Mais de dois anos após sua morte, o lendário cartunista francês Jean Giraud, o Moebius, ainda causa controvérsia. Ao editar este mês no Brasil uma de suas obras eróticas, o álbum Garras de Anjo, a editora Nemo deparou-se com uma inusitada barreira: a gráfica para a qual encaminhou o trabalho se recusava a imprimir o trabalho alegando que era pornográfico.

O editor da Nemo, Arnaud Vin, disse que a tentativa de censura que teria sofrido pela edição brasileira se trata de um “reflexo dos tempos moralistas” que vivemos.
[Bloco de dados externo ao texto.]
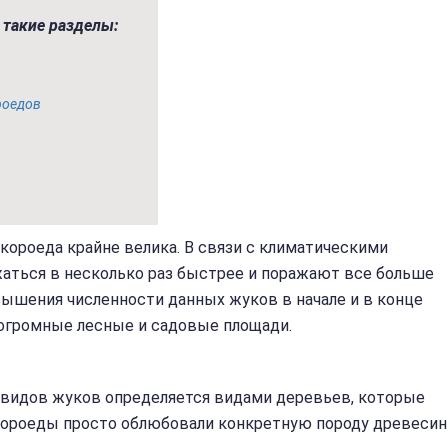
такие разделы:
роедов
ороеда крайне велика. В связи с климатическими
жаться в несколько раз быстрее и поражают все больше
ышения численности данных жуков в начале и в конце
 огромные лесные и садовые площади.
 видов жуков определяется видами деревьев, которые
, короеды просто облюбовали конкретную породу древесин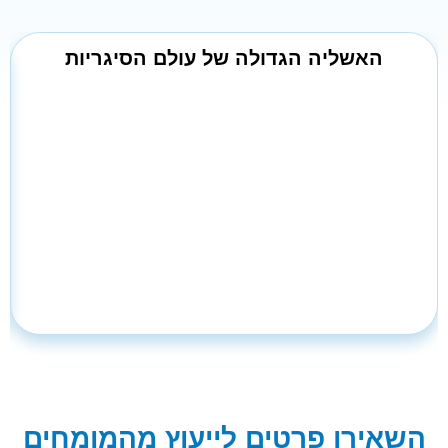
האשליה הגדולה של עולם הסיגריות
השאירו פרטים לייעוץ מהמומחים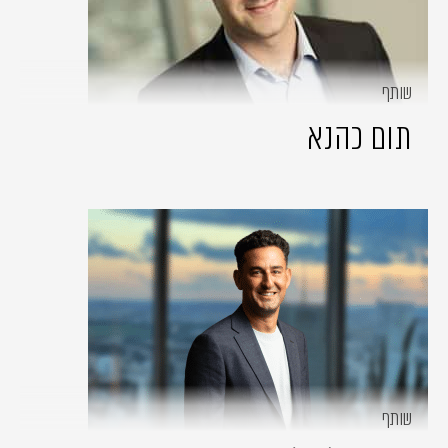
שותף
תום כהנא
שותף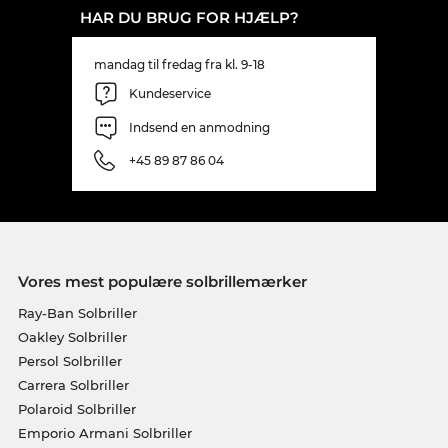
HAR DU BRUG FOR HJÆLP?
mandag til fredag fra kl. 9-18
Kundeservice
Indsend en anmodning
+45 89 87 86 04
Vores mest populære solbrillemærker
Ray-Ban Solbriller
Oakley Solbriller
Persol Solbriller
Carrera Solbriller
Polaroid Solbriller
Emporio Armani Solbriller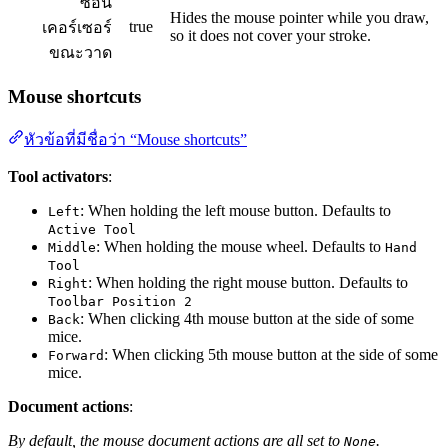
ซ่อน
Hides the mouse pointer while you draw,
true
เคอร์เซอร์
so it does not cover your stroke.
ขณะวาด
Mouse shortcuts
หัวข้อที่มีชื่อว่า “Mouse shortcuts”
Tool activators
:
: When holding the left mouse button. Defaults to
Left
Active Tool
: When holding the mouse wheel. Defaults to
Middle
Hand
Tool
: When holding the right mouse button. Defaults to
Right
Toolbar Position 2
: When clicking 4th mouse button at the side of some
Back
mice.
: When clicking 5th mouse button at the side of some
Forward
mice.
Document actions
:
By default, the mouse document actions are all set to
.
None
Garras de Anjo (Griffes dAnge), desenhada por Moebius e com texto do cineasta e roteirista chileno Alejandro Jodorowsky, foi feita em 1992 e publicada na França originalmente em 1994 pela editora Les Humanoïdes Associés. Não é uma história em quadrinhos stricto sensu, mas uma série de estudos gráficos, pranchas de uma página inteira, sobre o tema da exploração da sexualidade sem limites por uma mulher enlutada.

Os textos de Jodorowsky são estranhos, sulfurosos. Ele parece tratar às vezes de uma saga transexual, de um esforço de compreensão da sexualidade que vai além da noção binária. “Para me tornar uma verdadeira mulher, devia me desfazer até a raiz da menor parcela de vontade do homem que havia em mim”, diz a protagonista.

O desenho, meio new age, é a experiência mais marcadamente sexualizada de toda a obra de Moebius. Fetichismo, metafísica, sadomasoquismo, surrealismo, incesto, perversidade, Freud e Masoch: um pacote completo de delírios visuais. Insere-se numa tradição da qual fazem parte clássicos como História de O (romance erótico de Anne Desclos publicado em 1954 na França sob o pseudônimo Pauline Réage), que foi adaptada por Guido Crepax para os quadrinhos; ou Justine, do Marquês de Sade; ou ainda O Amante de Lady Chatterley; entre muitas outras.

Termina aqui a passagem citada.